REQUIREMENT:
Range to copy from the entries below: the line containing "middle_click_drag(601, 155, 558, 176)" through the line containing "mouse_move(350, 406)", inclusive. Retype only those lines, exactly, without any images.

DATA:
- - -

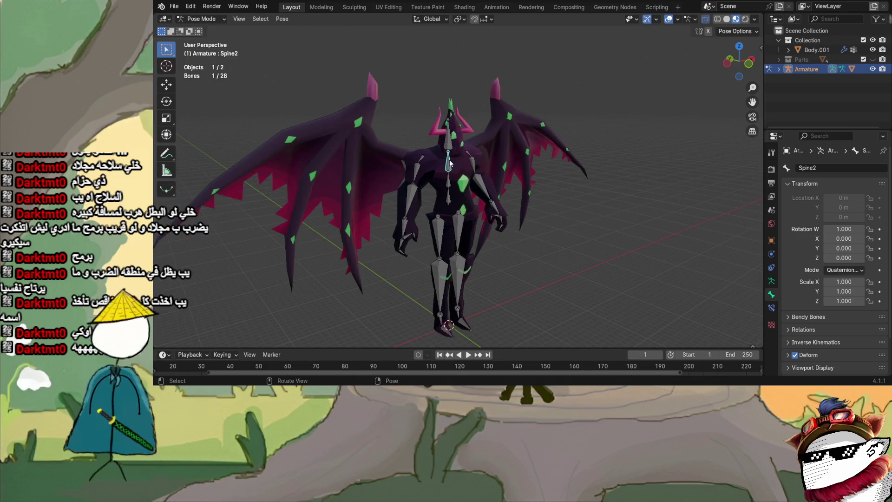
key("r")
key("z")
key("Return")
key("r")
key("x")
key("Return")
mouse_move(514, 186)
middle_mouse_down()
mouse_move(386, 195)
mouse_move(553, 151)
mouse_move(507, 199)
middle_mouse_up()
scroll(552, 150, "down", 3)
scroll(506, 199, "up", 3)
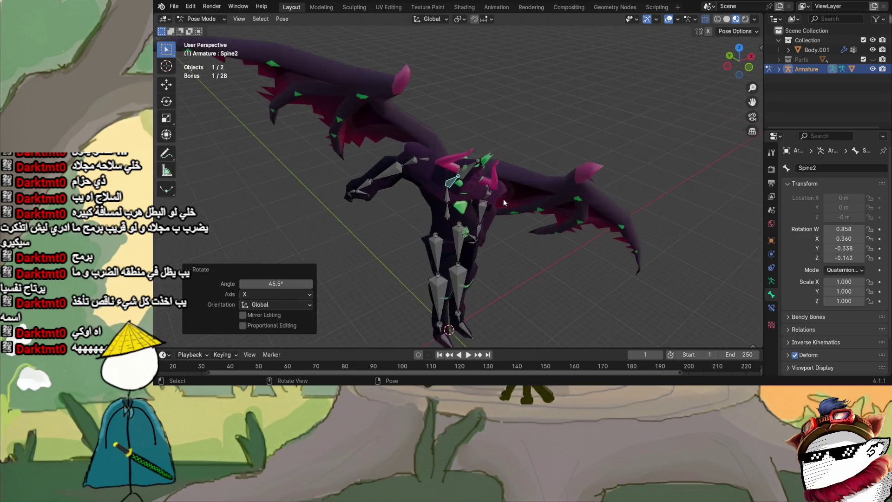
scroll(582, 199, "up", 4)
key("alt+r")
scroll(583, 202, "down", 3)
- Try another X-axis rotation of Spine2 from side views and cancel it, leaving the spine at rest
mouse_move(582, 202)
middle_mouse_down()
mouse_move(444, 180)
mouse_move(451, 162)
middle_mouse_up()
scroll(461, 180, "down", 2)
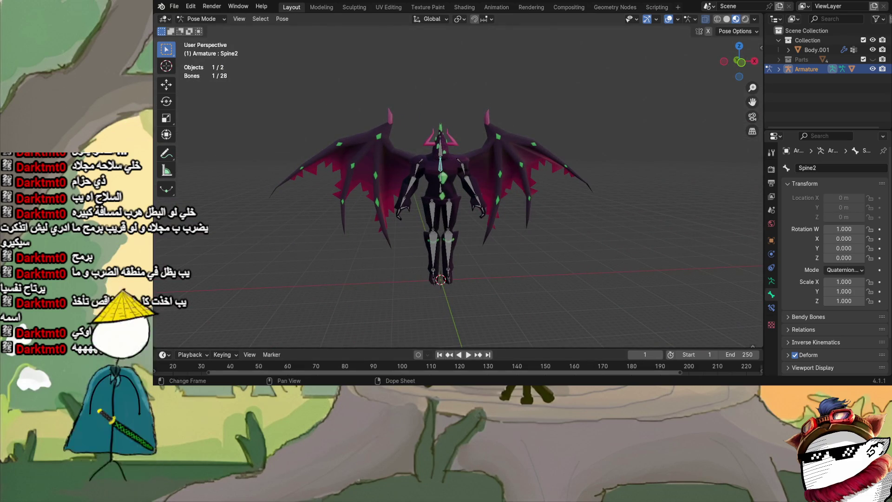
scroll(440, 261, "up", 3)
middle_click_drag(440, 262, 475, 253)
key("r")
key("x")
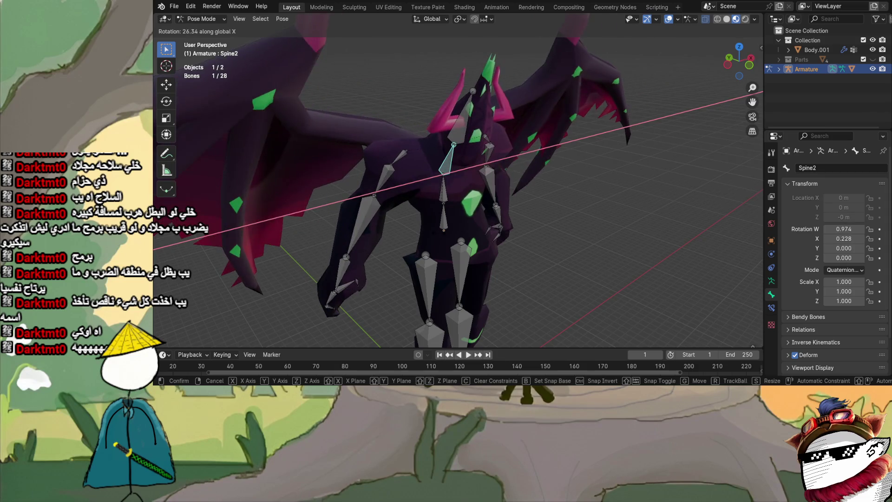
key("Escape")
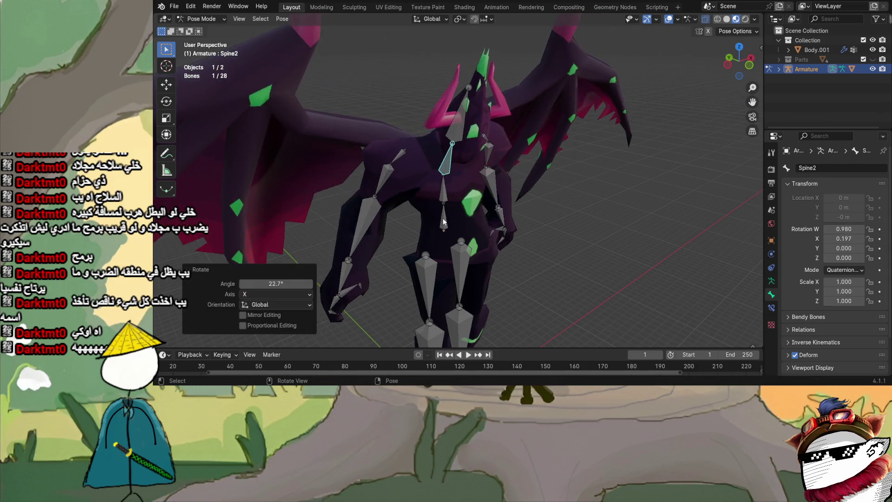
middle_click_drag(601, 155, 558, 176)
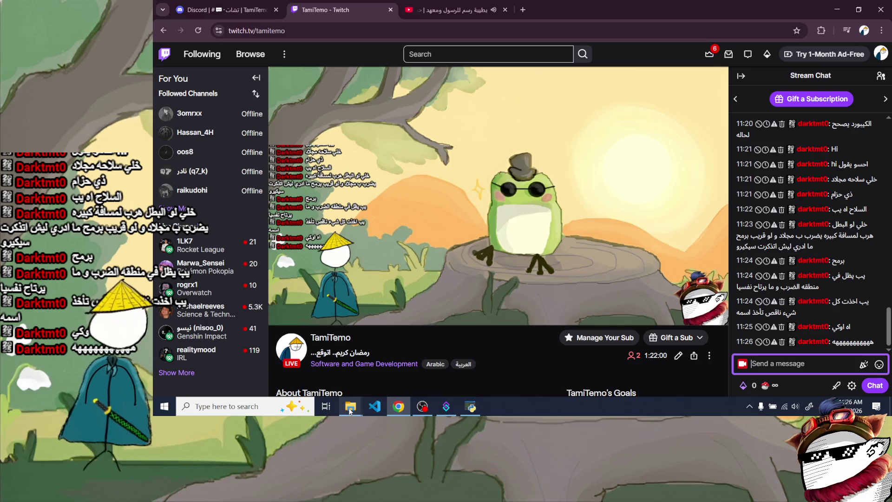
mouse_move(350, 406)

- - -

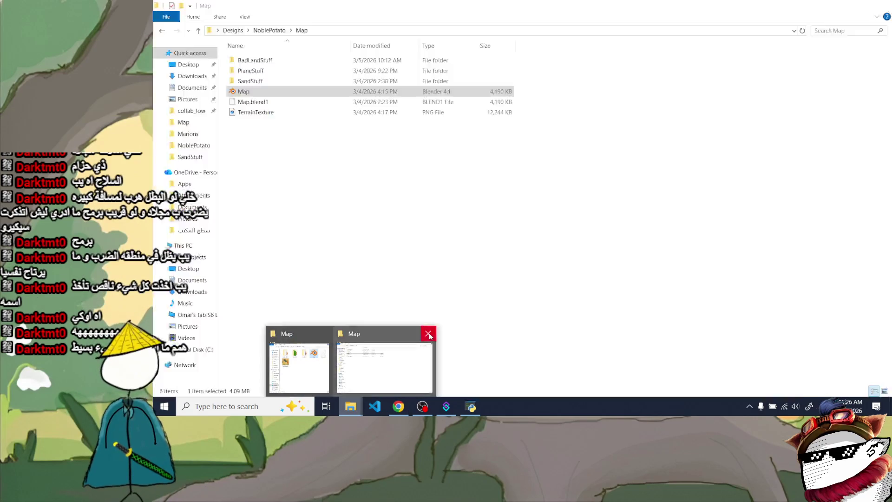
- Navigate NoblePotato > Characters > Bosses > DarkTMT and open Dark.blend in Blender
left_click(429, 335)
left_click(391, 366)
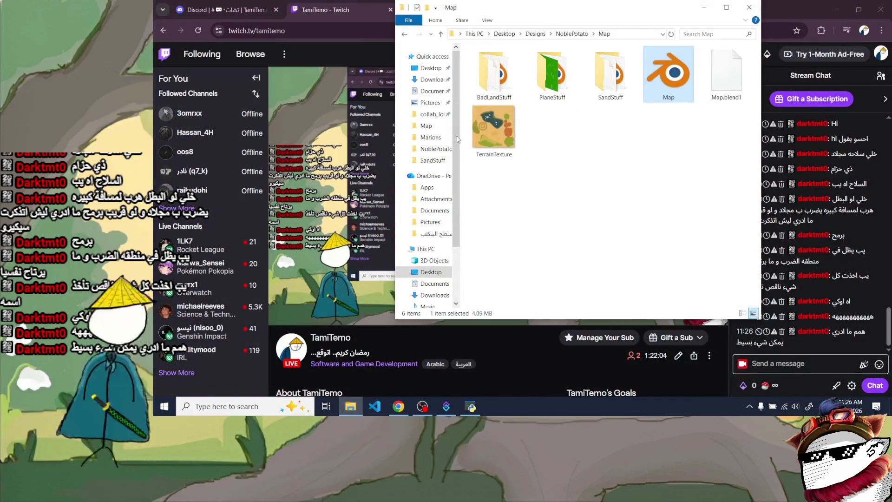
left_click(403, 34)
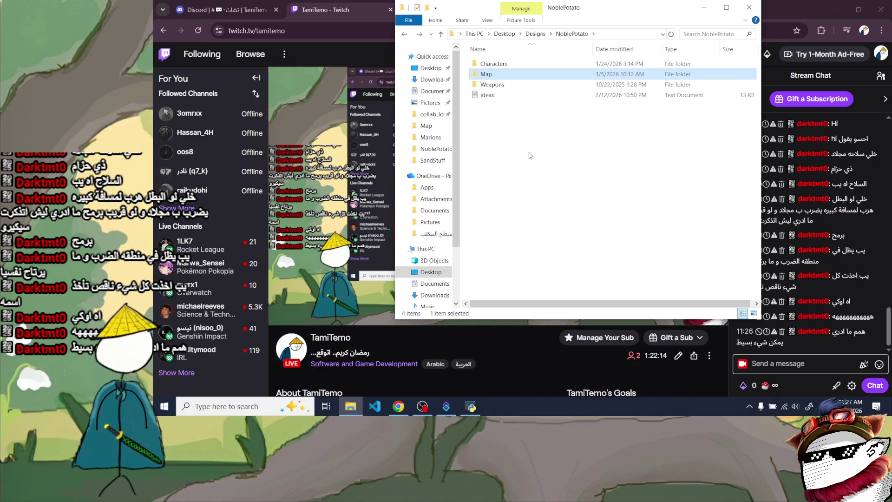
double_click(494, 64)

- - -

SOLUTION FOR THIS PROBLEM:
middle_click_drag(601, 155, 558, 176)
mouse_move(350, 406)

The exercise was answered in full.